Scalable Trajectory-User Linking with Dual-Stream Representation Networks
Hao Zhang, Wei Chen, Xingyu Zhao, Jianpeng Qi, Guiyuan Jiang, Yanwei Yu
TL;DR
ScaleTUL tackles large-scale trajectory-user linking by introducing a dual-stream trajectory encoder that fuses long-term dependencies via a Structured State Space Model and short-term patterns via Bi-LSTM. It employs a spatio-temporal augmentation strategy to create two views and trains with a supervised contrastive objective to align same-user trajectories while separating different users, followed by a cosine-based linking loss to map trajectories to users.

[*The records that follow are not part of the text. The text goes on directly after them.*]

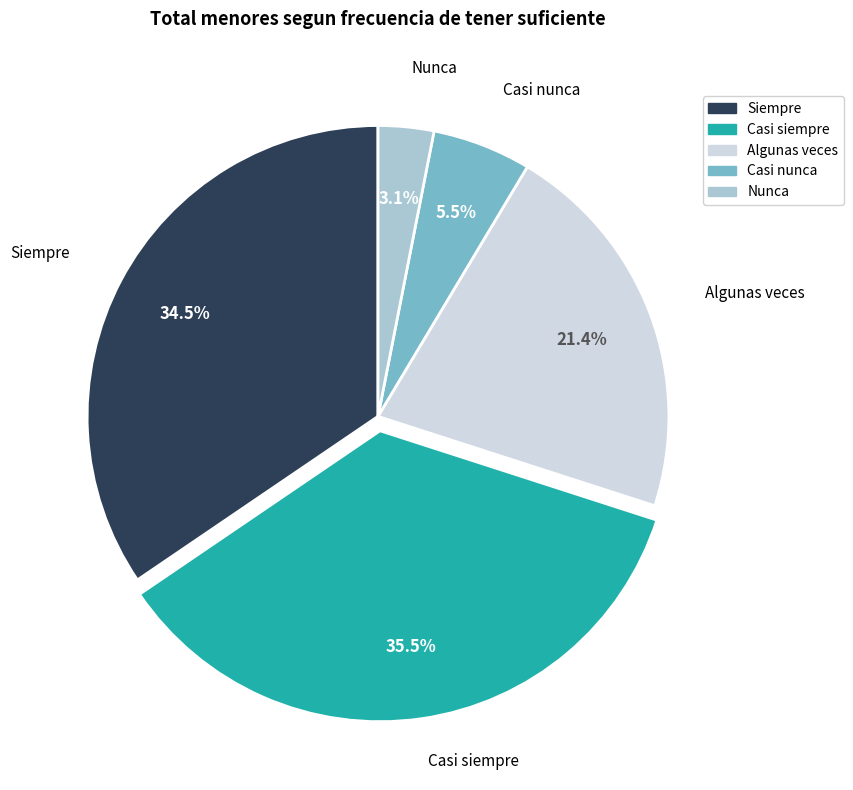

To the nearest percent, what is the difference between the Algunas veces and Casi nunca slice percentages?

16%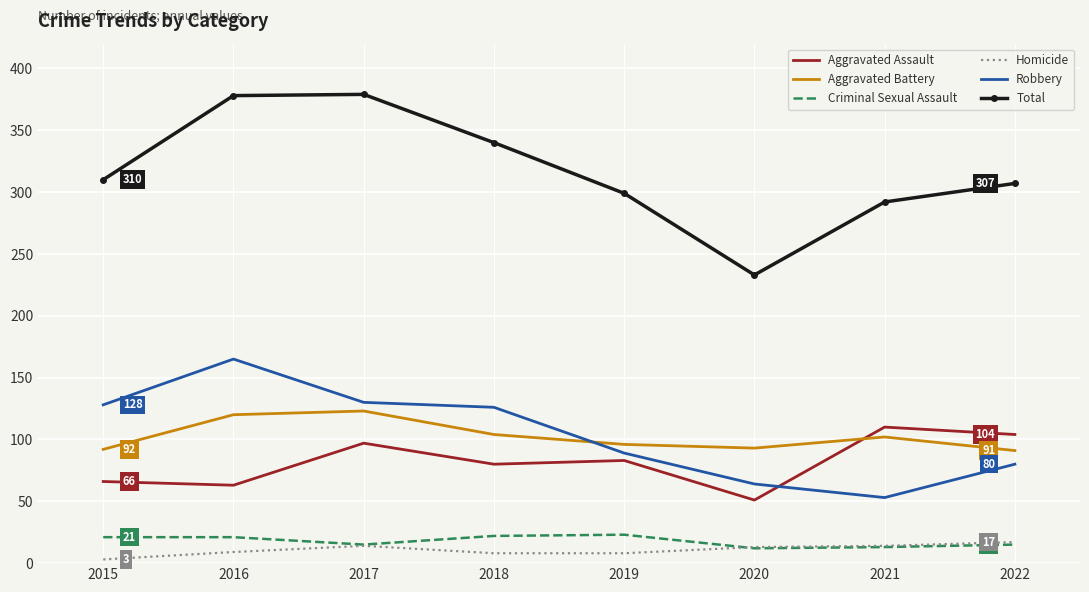

At which label does Aggravated Assault reach its peak?

2021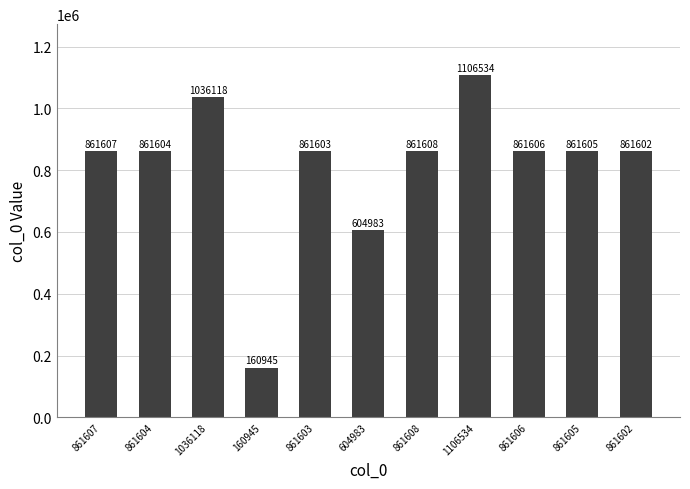

What is the label of the 8th bar from the left?

1106534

The model uses a two-stage training pipeline, including a projection and alignment phase and a final TUL predictor, achieving robust performance across city-level and nationwide datasets with improved efficiency and scalability. Empirical results demonstrate that ScaleTUL outperforms state-of-the-art baselines on check-in mobility data, confirming its effectiveness for large-scale TUL tasks.
Abstract
Trajectory-user linking (TUL) aims to match anonymous trajectories to the most likely users who generated them, offering benefits for a wide range of real-world spatio-temporal applications. However, existing TUL methods are limited by high model complexity and poor learning of the effective representations of trajectories, rendering them ineffective in handling large-scale user trajectory data. In this work, we propose a novel $\underline{Scal}$abl$\underline{e}$ Trajectory-User Linking with dual-stream representation networks for large-scale $\underline{TUL}$ problem, named ScaleTUL. Specifically, ScaleTUL generates two views using temporal and spatial augmentations to exploit supervised contrastive learning framework to effectively capture the irregularities of trajectories. In each view, a dual-stream trajectory encoder, consisting of a long-term encoder and a short-term encoder, is designed to learn unified trajectory representations that fuse different temporal-spatial dependencies. Then, a TUL layer is used to associate the trajectories with the corresponding users in the representation space using a two-stage training model. Experimental results on check-in mobility datasets from three real-world cities and the nationwide U.S. demonstrate the superiority of ScaleTUL over state-of-the-art baselines for large-scale TUL tasks.